▶ **EXERCISE DESCRIPTION**
Each line from the one holding "middle pip: (1069, 816)" to the end of the listing below must be given again exactly as it appears.
──────
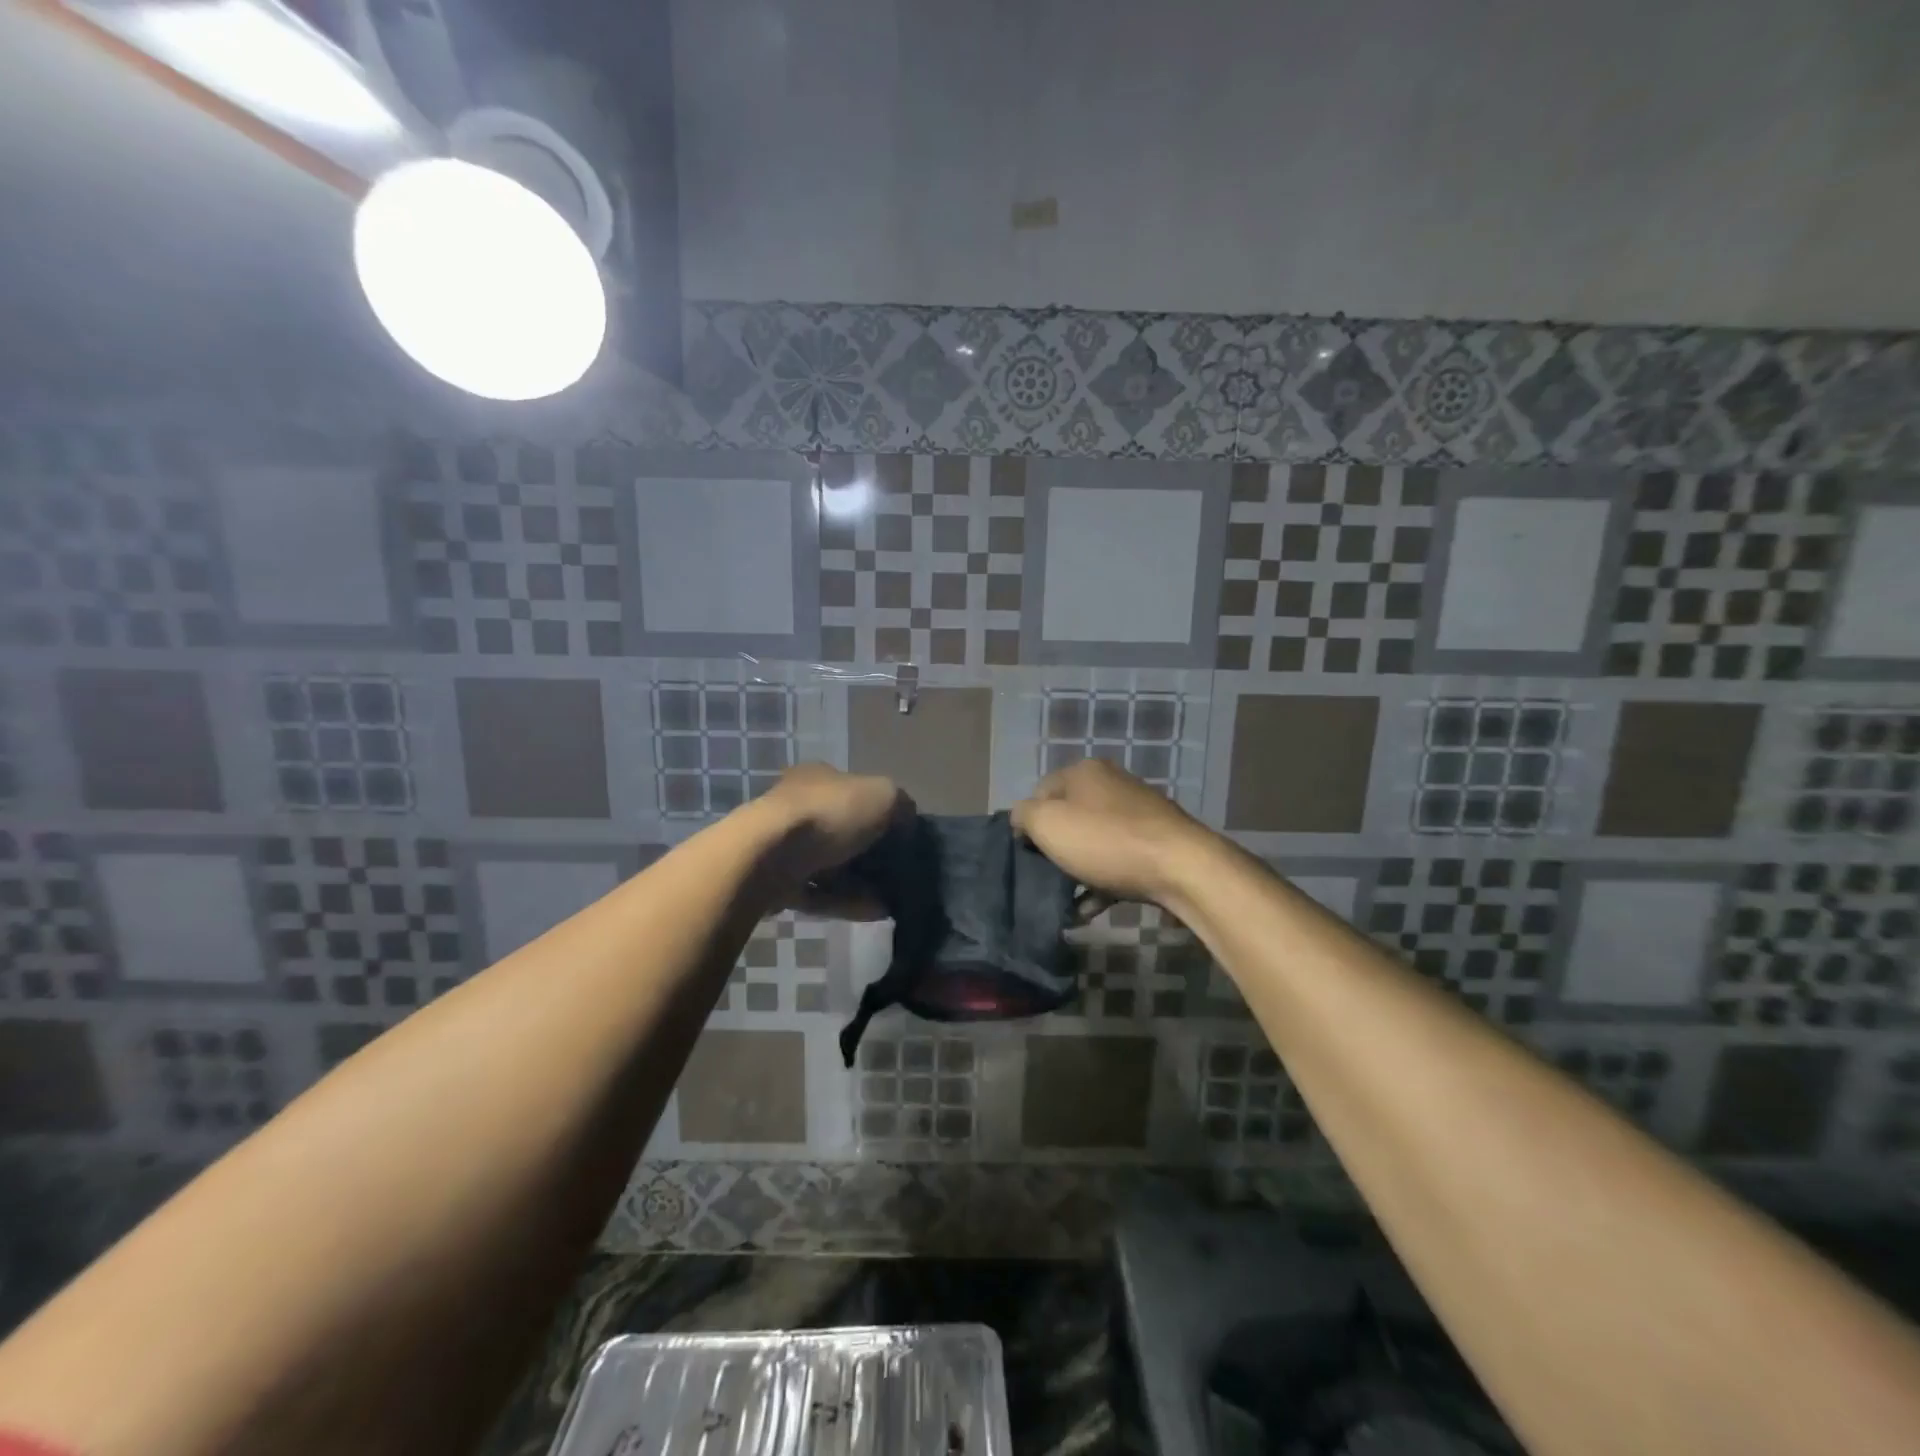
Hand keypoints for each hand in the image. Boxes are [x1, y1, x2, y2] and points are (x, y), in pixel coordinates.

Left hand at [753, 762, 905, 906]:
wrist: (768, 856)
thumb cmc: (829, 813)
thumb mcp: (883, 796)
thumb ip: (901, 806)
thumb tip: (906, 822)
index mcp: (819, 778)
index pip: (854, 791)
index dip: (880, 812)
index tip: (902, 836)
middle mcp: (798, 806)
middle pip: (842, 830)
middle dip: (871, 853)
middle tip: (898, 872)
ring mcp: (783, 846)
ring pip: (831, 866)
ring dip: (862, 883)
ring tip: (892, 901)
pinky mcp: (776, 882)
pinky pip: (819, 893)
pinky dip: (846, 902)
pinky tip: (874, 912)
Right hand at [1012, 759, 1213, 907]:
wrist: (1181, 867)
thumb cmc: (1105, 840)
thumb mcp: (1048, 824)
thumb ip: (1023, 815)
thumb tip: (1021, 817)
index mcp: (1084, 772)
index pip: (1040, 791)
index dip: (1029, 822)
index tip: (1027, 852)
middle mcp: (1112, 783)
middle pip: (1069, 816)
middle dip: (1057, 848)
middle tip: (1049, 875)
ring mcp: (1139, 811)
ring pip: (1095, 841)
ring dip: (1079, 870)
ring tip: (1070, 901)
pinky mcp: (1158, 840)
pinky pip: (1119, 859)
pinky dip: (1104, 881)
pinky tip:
──────
▶ **COMPLETED TASK**
middle pip: (1069, 816)
middle dip: (1057, 848)
middle tip: (1049, 875)
ring mcp: (1139, 811)
ring pip: (1095, 841)
ring dip: (1079, 870)
ring tip: (1070, 901)
pinky mcp: (1158, 840)
pinky pip: (1119, 859)
pinky dip: (1104, 881)
pinky tip:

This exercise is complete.